(Extracted page text data)

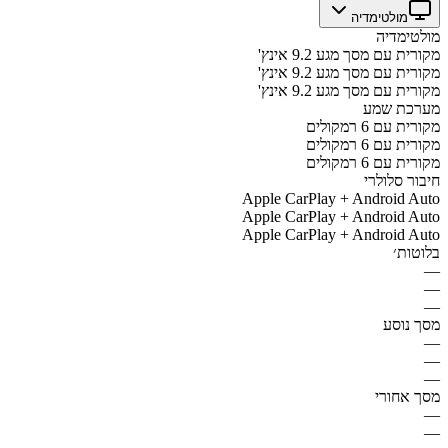
מולטימדיה
מולטימדיה
מקורית עם מסך מגע 9.2 אינץ'
מקורית עם מסך מגע 9.2 אינץ'
מקורית עם מסך מגע 9.2 אינץ'
מערכת שמע
מקורית עם 6 רמקולים
מקורית עם 6 רמקולים
מקורית עם 6 רמקולים
חיבור סלולרי
Apple CarPlay + Android Auto
Apple CarPlay + Android Auto
Apple CarPlay + Android Auto
בלוטות׳
—
—
—
מסך נוסע
—
—
—
מסך אחורי
—
—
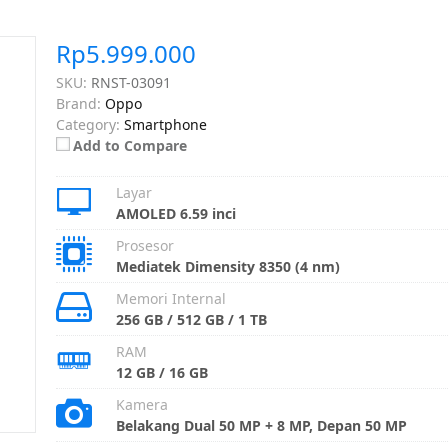
Rp5.999.000
SKU:
RNST-03091
Brand:
Oppo
Category:
Smartphone
Add to Compare
Layar
AMOLED 6.59 inci
Prosesor
Mediatek Dimensity 8350 (4 nm)
Memori Internal
256 GB / 512 GB / 1 TB
RAM
12 GB / 16 GB
Kamera
Belakang Dual 50 MP + 8 MP, Depan 50 MP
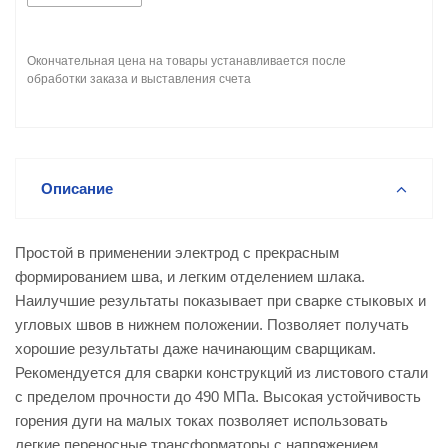
Окончательная цена на товары устанавливается после
обработки заказа и выставления счета
Описание
Простой в применении электрод с прекрасным
формированием шва, и легким отделением шлака.
Наилучшие результаты показывает при сварке стыковых и
угловых швов в нижнем положении. Позволяет получать
хорошие результаты даже начинающим сварщикам.
Рекомендуется для сварки конструкций из листового стали
с пределом прочности до 490 МПа. Высокая устойчивость
горения дуги на малых токах позволяет использовать
легкие переносные трансформаторы с напряжением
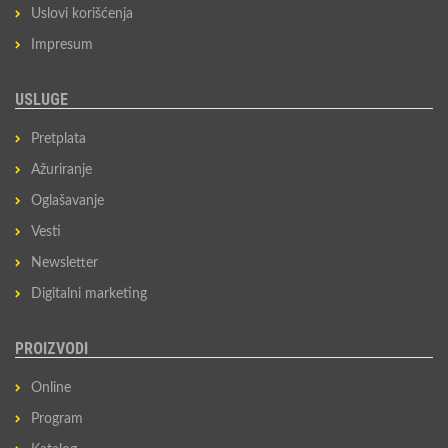
Uslovi korišćenja
Impresum
USLUGE
Pretplata
Ažuriranje
Oglašavanje
Vesti
Newsletter
Digitalni marketing
PROIZVODI
Online
Program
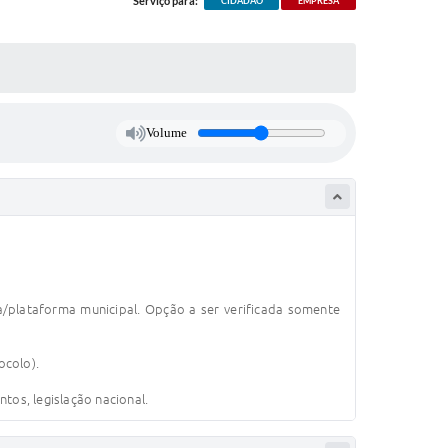
Serviço para:
CIDADÃO
EMPRESA
Volume
a/plataforma municipal. Opção a ser verificada somente
ocolo).
os, legislação nacional.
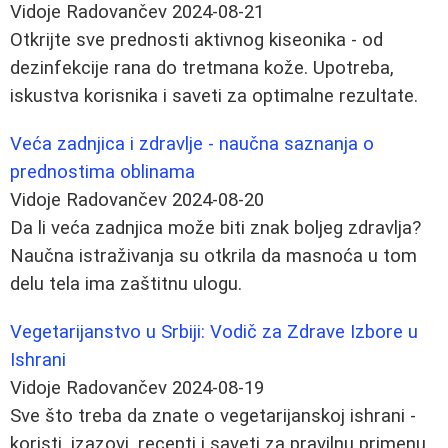
Vidoje Radovančev
2024-08-21
Otkrijte sve prednosti aktivnog kiseonika - od
dezinfekcije rana do tretmana kože. Upotreba,
iskustva korisnika i saveti za optimalne rezultate.
Veća zadnjica i zdravlje - naučna saznanja o
prednostima oblinama
Vidoje Radovančev
2024-08-20
Da li veća zadnjica može biti znak boljeg zdravlja?
Naučna istraživanja su otkrila da masnoća u tom
delu tela ima zaštitnu ulogu.
Vegetarijanstvo u Srbiji: Vodič za Zdrave Izbore u
Ishrani
Vidoje Radovančev
2024-08-19
Sve što treba da znate o vegetarijanskoj ishrani -
koristi, izazovi, recepti i saveti za pravilnu primenu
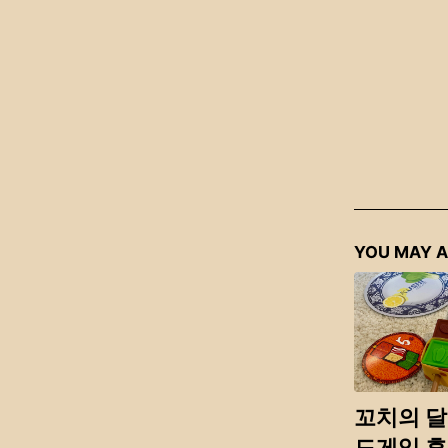
YOU MAY A
꼬치의 달인
드게임 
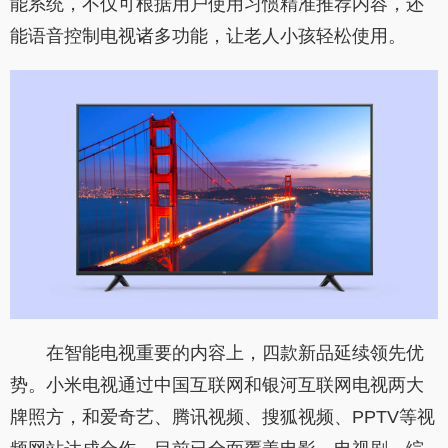
能系统，不仅可根据用户使用习惯精准推荐内容，还
能语音控制电视诸多功能，让老人小孩轻松使用。
在智能电视重要的内容上，四款新品延续领先优
势。小米电视通过中国互联网和银河互联网电视两大
牌照方，和爱奇艺、腾讯视频、搜狐视频、PPTV等视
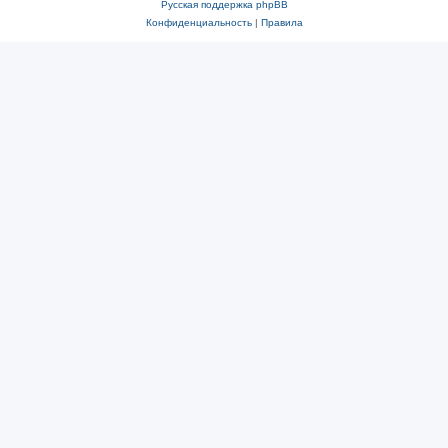
Русская поддержка phpBB
Конфиденциальность
|
Правила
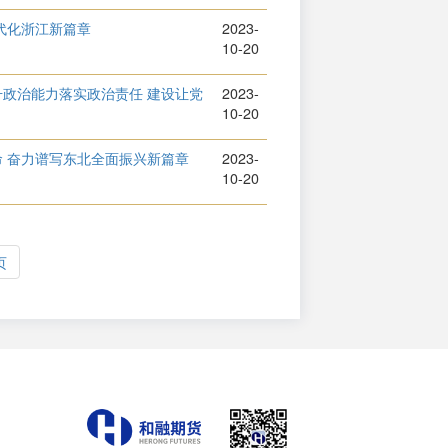
代化浙江新篇章
2023-
10-20
政治能力落实政治责任 建设让党
2023-
10-20
 奋力谱写东北全面振兴新篇章
2023-
10-20
页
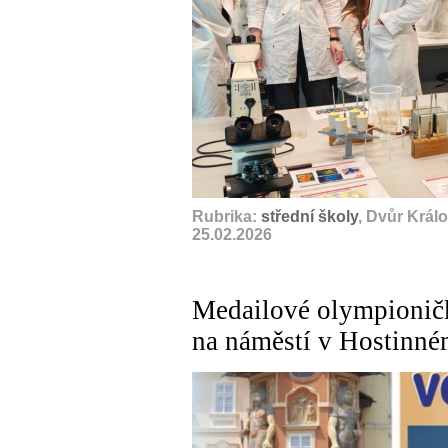
Rubrika:
střední školy
, Dvůr Král
25.02.2026
Medailové olympioničk
na náměstí v Hostinné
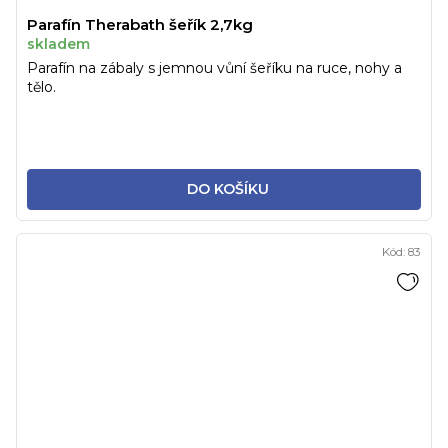
Parafín Therabath šeřík 2,7kg
skladem
Parafín na zábaly s jemnou vůní šeříku na ruce, nohy a
tělo.
DO KOŠÍKU
Kód:
83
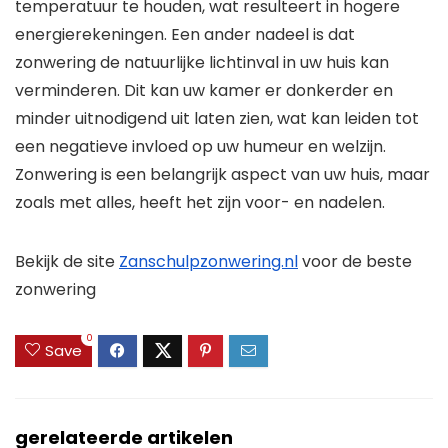
temperatuur te houden, wat resulteert in hogere
energierekeningen. Een ander nadeel is dat
zonwering de natuurlijke lichtinval in uw huis kan
verminderen. Dit kan uw kamer er donkerder en
minder uitnodigend uit laten zien, wat kan leiden tot
een negatieve invloed op uw humeur en welzijn.
Zonwering is een belangrijk aspect van uw huis, maar
zoals met alles, heeft het zijn voor- en nadelen.
Bekijk de site
Zanschulpzonwering.nl
voor de beste
zonwering
0
Save
gerelateerde artikelen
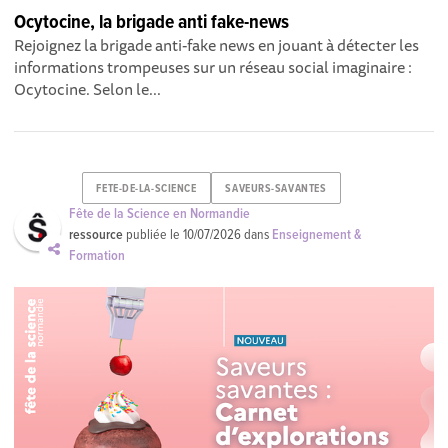
Ocytocine, la brigade anti fake-news
Rejoignez la brigade anti-fake news en jouant à détecter les
informations trompeuses sur un réseau social imaginaire :
Ocytocine. Selon le...
FETE-DE-LA-SCIENCE
SAVEURS-SAVANTES
Fête de la Science en Normandie
ressource
publiée le
10/07/2026
dans
Enseignement &
Formation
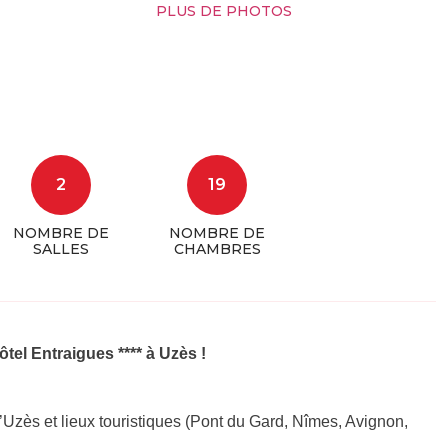
PLUS DE PHOTOS
2
19
NOMBRE DE
NOMBRE DE
SALLES
CHAMBRES
tel Entraigues **** à Uzès !
 d’Uzès et lieux touristiques (Pont du Gard, Nîmes, Avignon,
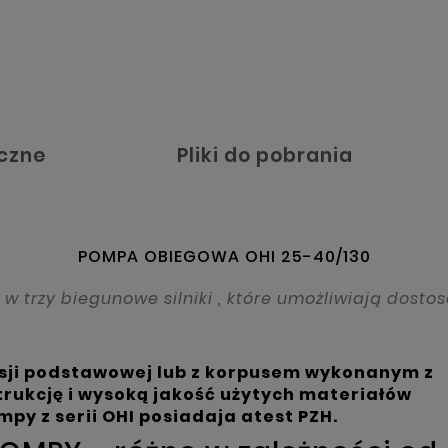
czne
Pliki do pobrania
POMPA OBIEGOWA OHI 25-40/130
 trzy biegunowe silniki , które umożliwiają dost
ji podstawowej lub z
korpusem wykonanym z
rukcję i wysoką jakość użytych materiałów
y z serii OHI posiadaja atest PZH.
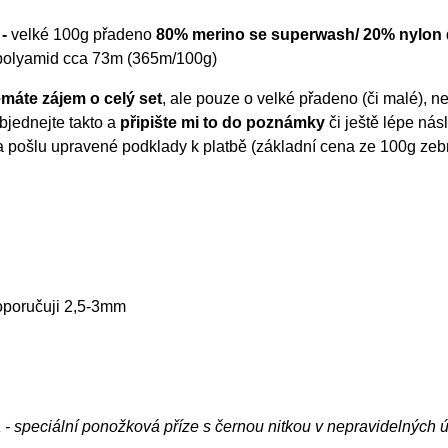
 -
velké 100g přadeno
80% merino se superwash/ 20% nylon
olyamid cca 73m (365m/100g)
máte zájem o celý set
, ale pouze o velké přadeno (či malé), n
bjednejte takto a
připište mi to do poznámky
či ještě lépe ná
 pošlu upravené podklady k platbě (základní cena ze 100g zebr
doporučuji 2,5-3mm
- speciální ponožková příze s černou nitkou v nepravidelných 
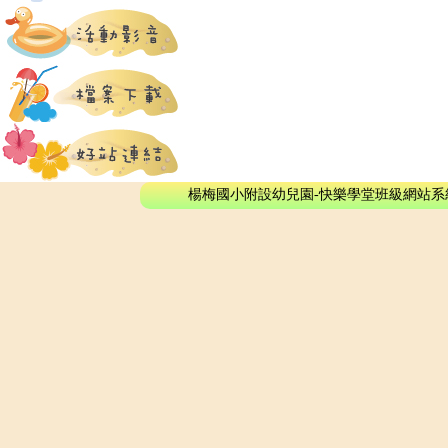
楊梅國小附設幼兒園-快樂學堂班級網站系統 - © 2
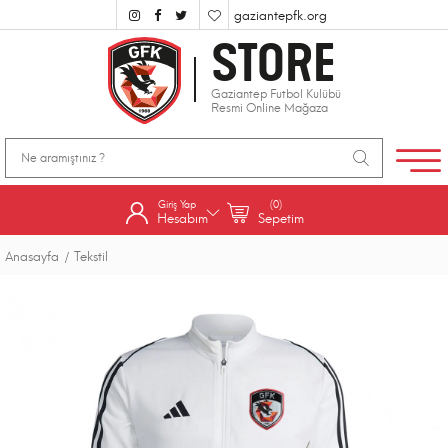
gaziantepfk.org
STORE
Gaziantep Futbol Kulübü
Resmi Online Mağaza
Giriş Yap
(0)
Hesabım
Sepetim
Anasayfa
Tekstil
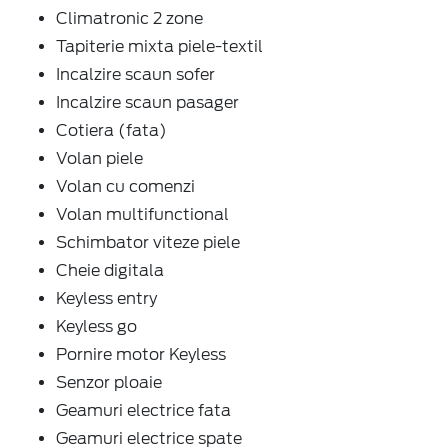
Climatronic 2 zone
Tapiterie mixta piele-textil
Incalzire scaun sofer
Incalzire scaun pasager
Cotiera (fata)
Volan piele
Volan cu comenzi
Volan multifunctional
Schimbator viteze piele
Cheie digitala
Keyless entry
Keyless go
Pornire motor Keyless
Senzor ploaie
Geamuri electrice fata
Geamuri electrice spate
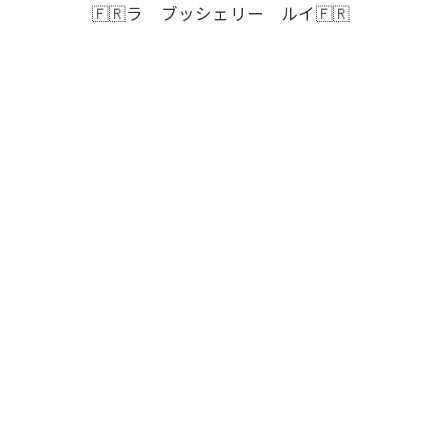
🇫🇷ラ ブッシェリー ルイ🇫🇷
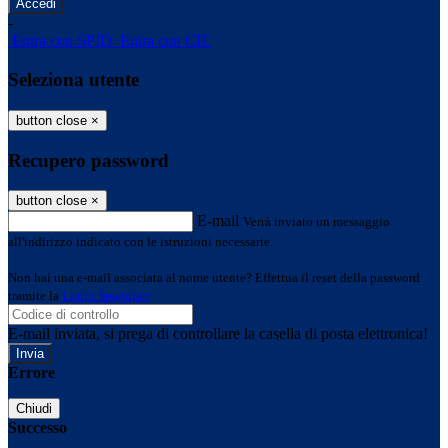
-
Entra con SPID
Entra con CIE
Seleziona utente
button close
×
Recupero password
button close
×
E-mail
Verrà inviato un messaggio
all'indirizzo indicato con le istruzioni necessarie.
Non hai una e-mail associata al nome utente? Effettua il reset della password
tramite la
Login Spaggiari
E-mail inviata, si prega di controllare la casella di posta elettronica!
Errore
Chiudi
Successo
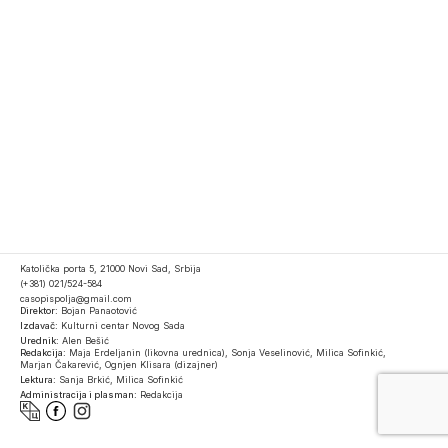
Katolička porta 5, 21000 Novi Sad, Srbija
(+381) 021/524-584
casopispolja@gmail.com
Direktor:
Bojan Panaotović
Izdavač:
Kulturni centar Novog Sada
Urednik:
Alen Bešić
Redakcija:
Maja Erdeljanin (likovna urednica), Sonja Veselinović, Milica Sofinkić,
Marjan Čakarević, Ognjen Klisara (dizajner)
Lektura:
Sanja Brkić, Milica Sofinkić
Administracija i plasman:
Redakcija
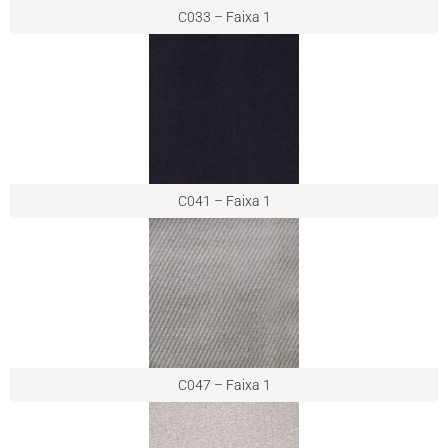
C033 – Faixa 1
C041 – Faixa 1
C047 – Faixa 1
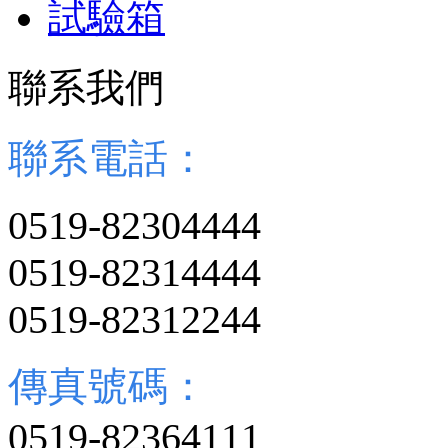
試驗箱
聯系我們
聯系電話：
0519-82304444
0519-82314444
0519-82312244
傳真號碼：
0519-82364111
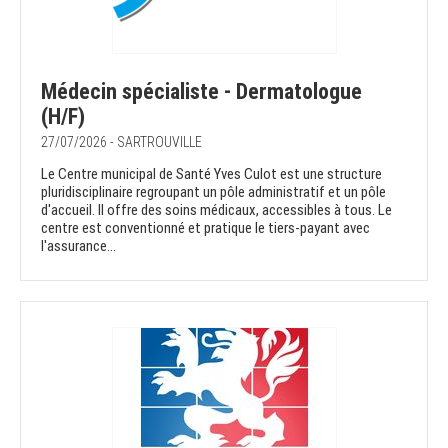
Médecin spécialiste - Dermatologue
(H/F)
27/07/2026 - SARTROUVILLE
Le Centre municipal de Santé Yves Culot est une structure
pluridisciplinaire regroupant un pôle administratif et un pôle
d'accueil. Il offre des soins médicaux, accessibles à tous. Le
centre est conventionné et pratique le tiers-payant avec
l'assurance...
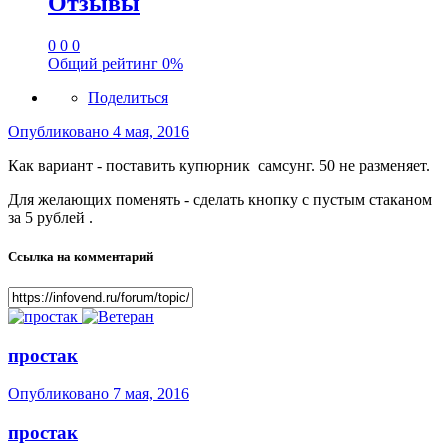
Отзывы
0
0
0
Общий рейтинг
0%
Поделиться
Опубликовано
4 мая, 2016
Как вариант - поставить купюрник самсунг. 50 не разменяет.
Для желающих поменять - сделать кнопку с пустым стаканом
за 5 рублей .
Ссылка на комментарий
простак
Опубликовано
7 мая, 2016
простак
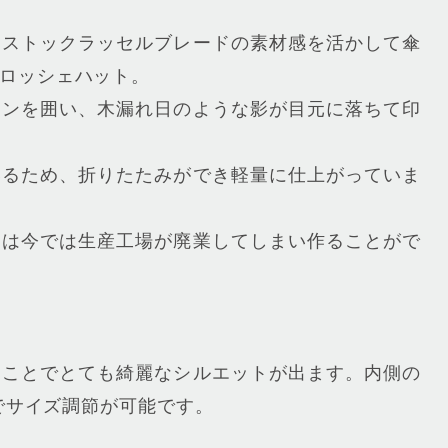
ドストックラッセルブレードの素材感を活かして傘
ロッシェハット。
インを囲い、木漏れ日のような影が目元に落ちて印
いるため、折りたたみができ軽量に仕上がっていま
ドは今では生産工場が廃業してしまい作ることがで
くことでとても綺麗なシルエットが出ます。内側の
までサイズ調節が可能です。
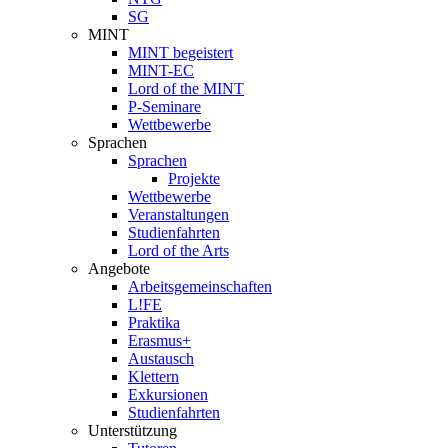
SG
MINT
MINT begeistert
MINT-EC
Lord of the MINT
P-Seminare
Wettbewerbe
Sprachen
Sprachen
Projekte
Wettbewerbe
Veranstaltungen
Studienfahrten
Lord of the Arts
Angebote
Arbeitsgemeinschaften
L!FE
Praktika
Erasmus+
Austausch
Klettern
Exkursionen
Studienfahrten
Unterstützung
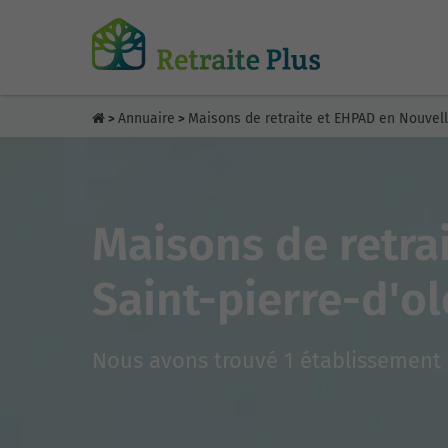
Annuaire
Maisons de retraite et EHPAD en Nouvel
>
>
Maisons de retra
Saint-pierre-d'o
Nous avons trouvé 1 établissement 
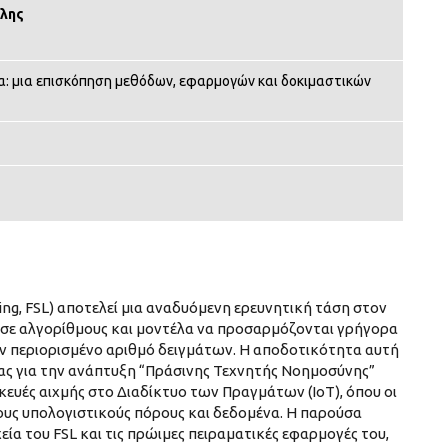
λης
: μια επισκόπηση μεθόδων, εφαρμογών και δοκιμαστικών
ng, FSL) αποτελεί μια αναδυόμενη ερευνητική τάση στον
σε αλγορίθμους και μοντέλα να προσαρμόζονται γρήγορα
 περιορισμένο αριθμό δειγμάτων. Η αποδοτικότητα αυτή
τας για την ανάπτυξη “Πράσινης Τεχνητής Νοημοσύνης”
σκευές αιχμής στο Διαδίκτυο των Πραγμάτων (IoT), όπου οι
νους υπολογιστικούς πόρους και δεδομένα. Η παρούσα
ία του FSL και τις πρώιμες πειραματικές εφαρμογές του,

How to complete this task
Reproduce the records word for word, please, from their first line up to and including the line that contains "Belakang Dual 50 MP + 8 MP, Depan 50 MP", but no pictures.

Result
מולטימדיה
מולטימדיה
מקורית עם מסך מגע 9.2 אינץ'
מקורית עם מסך מגע 9.2 אינץ'
מקורית עם מסך מגע 9.2 אינץ'
מערכת שמע
מקורית עם 6 רמקולים
מקורית עם 6 רמקולים
מקורית עם 6 רמקולים
חיבור סלולרי
Apple CarPlay + Android Auto
Apple CarPlay + Android Auto
Apple CarPlay + Android Auto
בלוטות׳
—
—
—
מסך נוסע
—
—
—
מסך אחורי
—
—
Rp5.999.000
SKU:
RNST-03091
Brand:
Oppo
Category:
Smartphone
Add to Compare
Layar
AMOLED 6.59 inci
Prosesor
Mediatek Dimensity 8350 (4 nm)
Memori Internal
256 GB / 512 GB / 1 TB
RAM
12 GB / 16 GB
Kamera
Belakang Dual 50 MP + 8 MP, Depan 50 MP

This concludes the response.